Underrated Phrase – 助かりました

tasukarimashita

While Japanese does have a high tolerance for repetition and redundancy, it’s important to expand your vocabulary. Throwing in a 大好物 instead of 好き (for food only!), knowing how to vary your いい, using some onomatopoeia instead of regular adjectives  – they’re all part of the don’t-sound-like-a-dope game we non-native speakers play.

Arguably the single most repeated phrase is the simple ありがとうございます (which I have a lot of trouble pronouncing – I hate that friggin り!). Sure, this is relatively easy to mix up with ありがとう, どうも, or even あざーす (for comedic effect), but these still lie within the sphere of the basic term for “Thank you.”

So how do you express your gratitude in a different way? The word you are looking for is 助かる. I’m sure you’re more familiar/comfortable with its transitive cousin 助ける, which means to help/save.

(Quick sidenote: if you’re trying to say help as in “help someone do relatively simple thing X,” then you’re probably looking for the verb 手伝う. 助ける is closer to “save someone’s life” than “help erase the chalkboard.”)

Don’t even think about what 助かる means – that’s not the goal here.
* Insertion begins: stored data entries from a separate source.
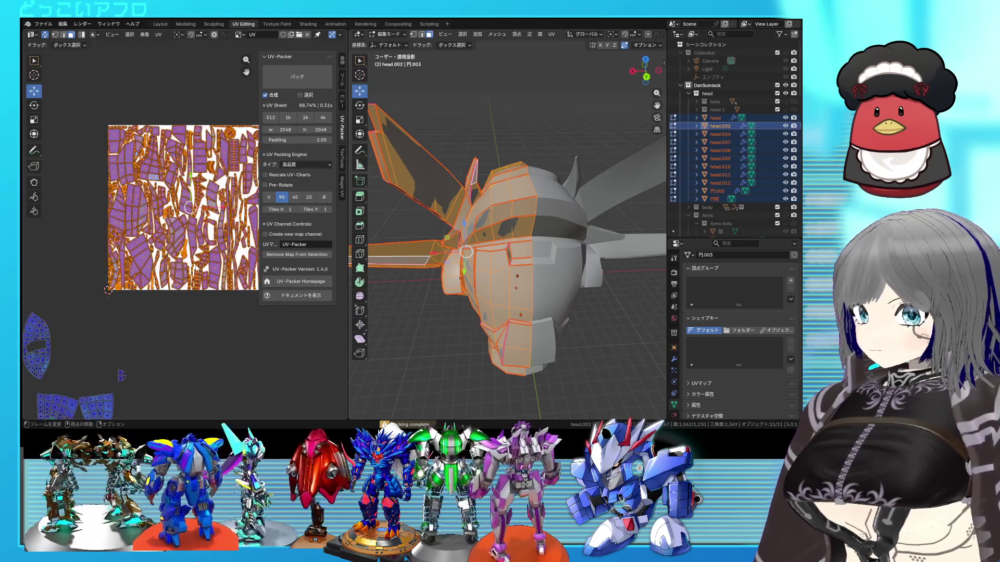
scroll(222, 249, "up", 1)
key("alt+a")
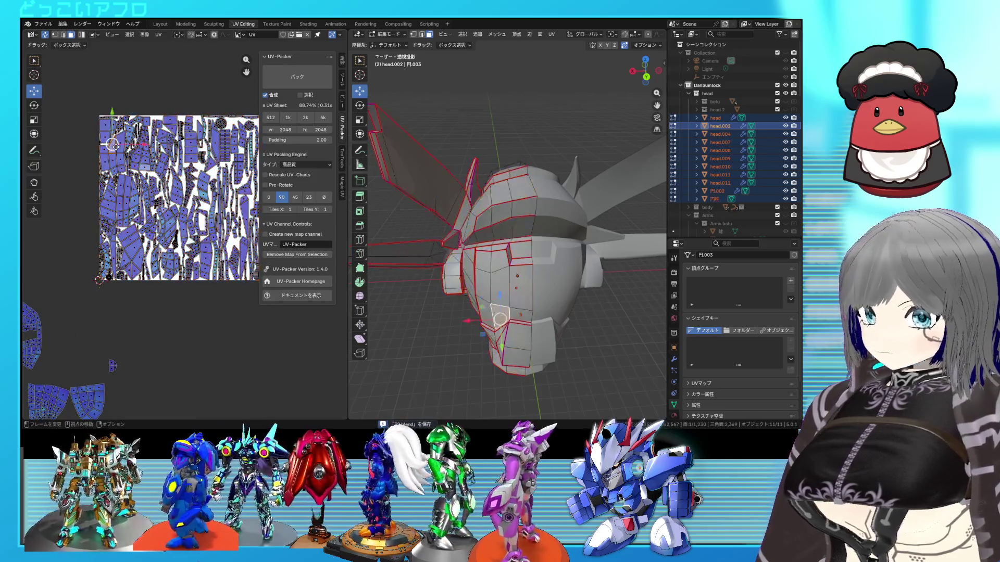
key("l")
key("alt+a")
key("l")
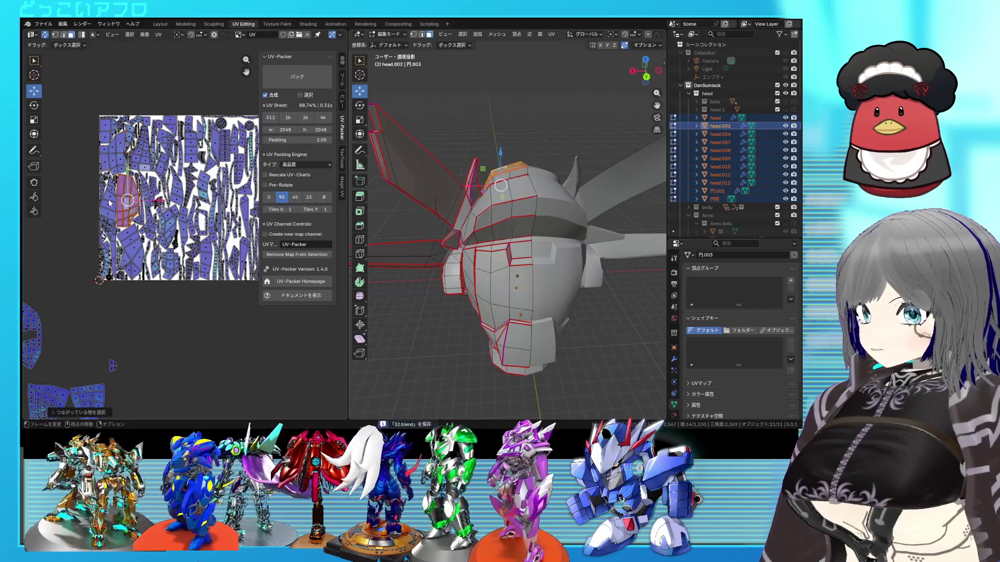
key("alt+a")
key("l")
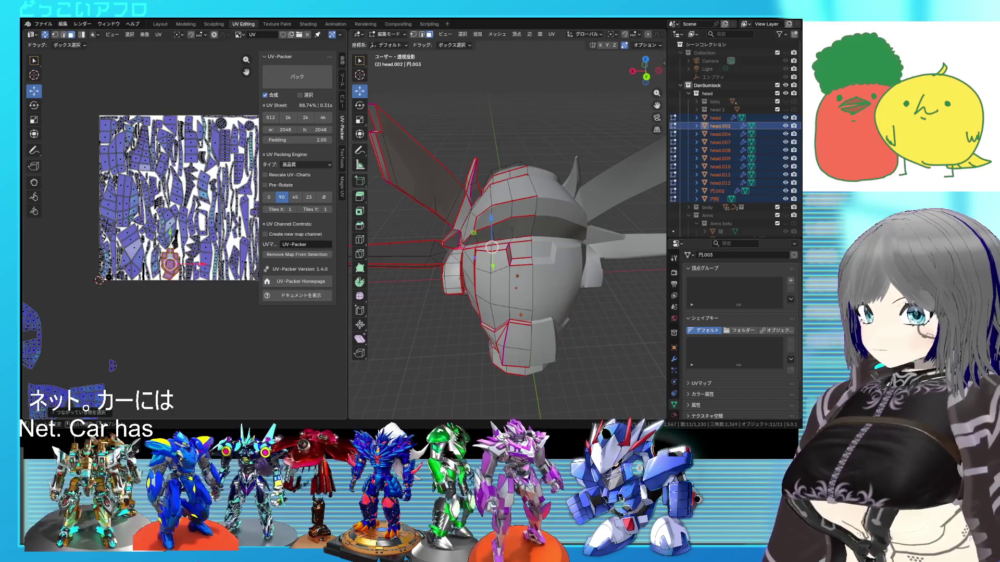
key("alt+a")
key("l")
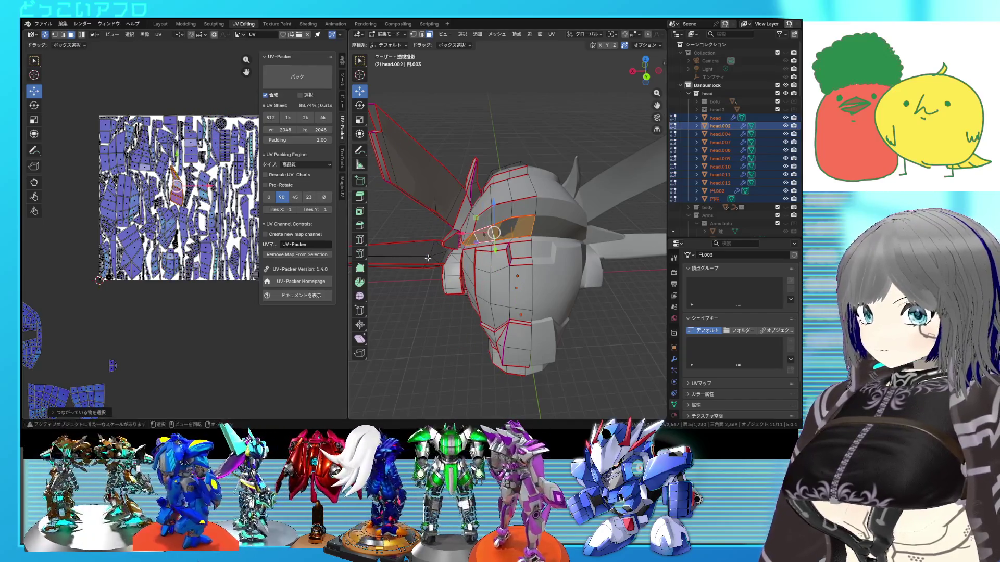
middle_click_drag(427, 258, 512, 235)
key("alt+a")
key("l")
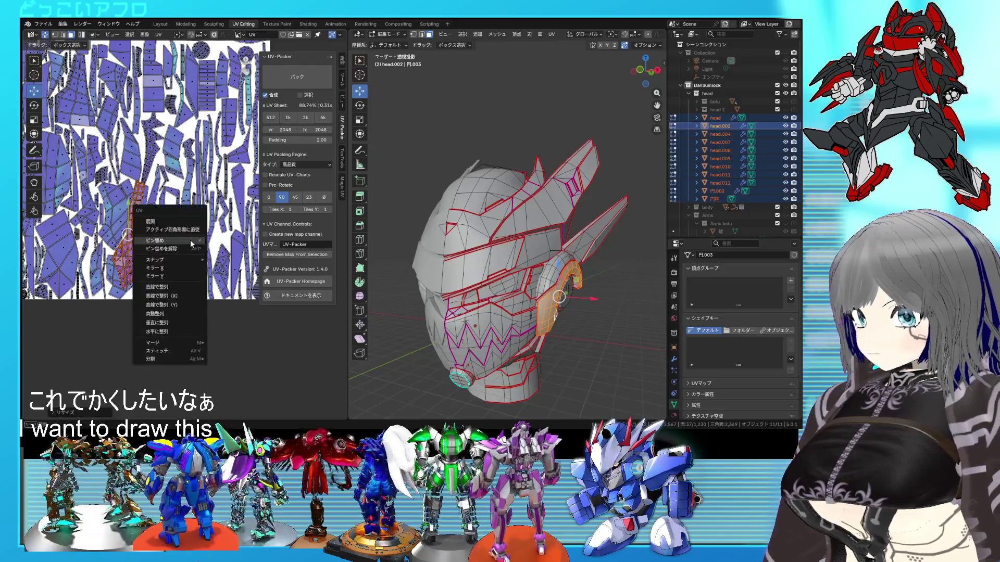
Step: Pack all head UV islands onto the 2048 sheet and save the blend file
left_click(191, 240)
scroll(190, 240, "down", 2)
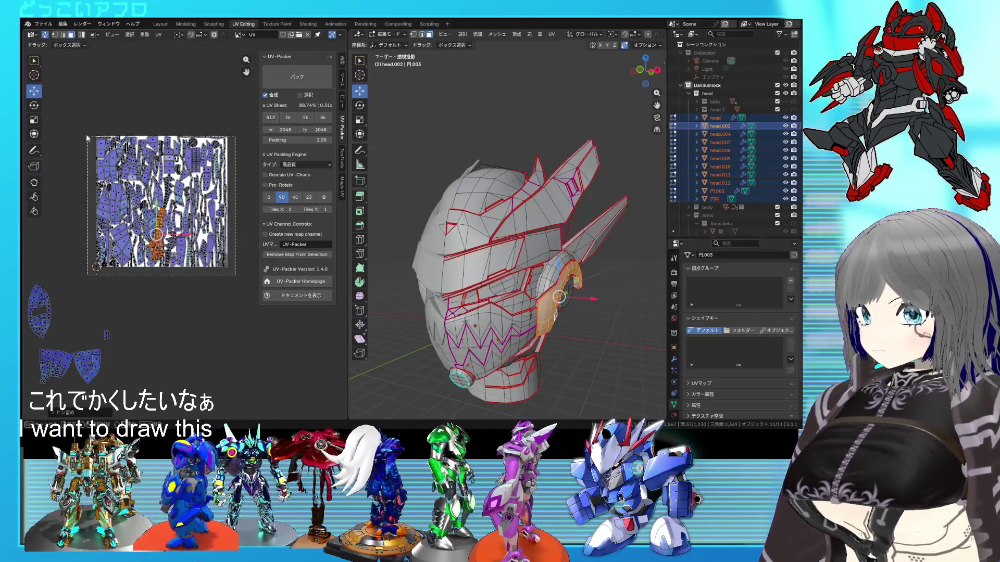
key("a")
left_click(304, 81)
scroll(187, 237, "up", 2)
scroll(187, 236, "up", 1)
scroll(187, 237, "down", 1)
key("alt+a")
The goal is to figure out the usage. I don’t remember a specific incident when I learned this, but I do remember the fact that people often said 助かった or 助かりました after I’d done something nice/helpful. I started throwing it around with decent results.

It doesn’t substitute for ありがとうございます in all cases, but if someone has done you a favor then 助かりました is a really nice way to say that you appreciated what they did for you, especially if the favor was unexpected. I should probably note that even the distal form of this pattern is a slightly casual – don’t go using it on the emperor.

And just for fun let’s look at it literally. I mentioned transitive up there somewhere, but I think 助かる is best considered a passive tense verb. When you say it with the zero pronoun, you become the subject of 助かりました. (私が)助かりました is what you should be thinking to yourself when you say it. Literally, (bear with me here) “I was helped.” And there’s more invisible people involved in this one word sentence, of course. The complete sentence with all invisible individuals accounted for looks like this: (私が君に)助かりました, or “I was helped by you.” In normal English, “What you did for me was a big help.” Maybe even more naturally, “I really appreciate what you did for me.”

But you don’t need to think about it too much. Just throw it out there when somebody does something nice for you. Get used to it, yo.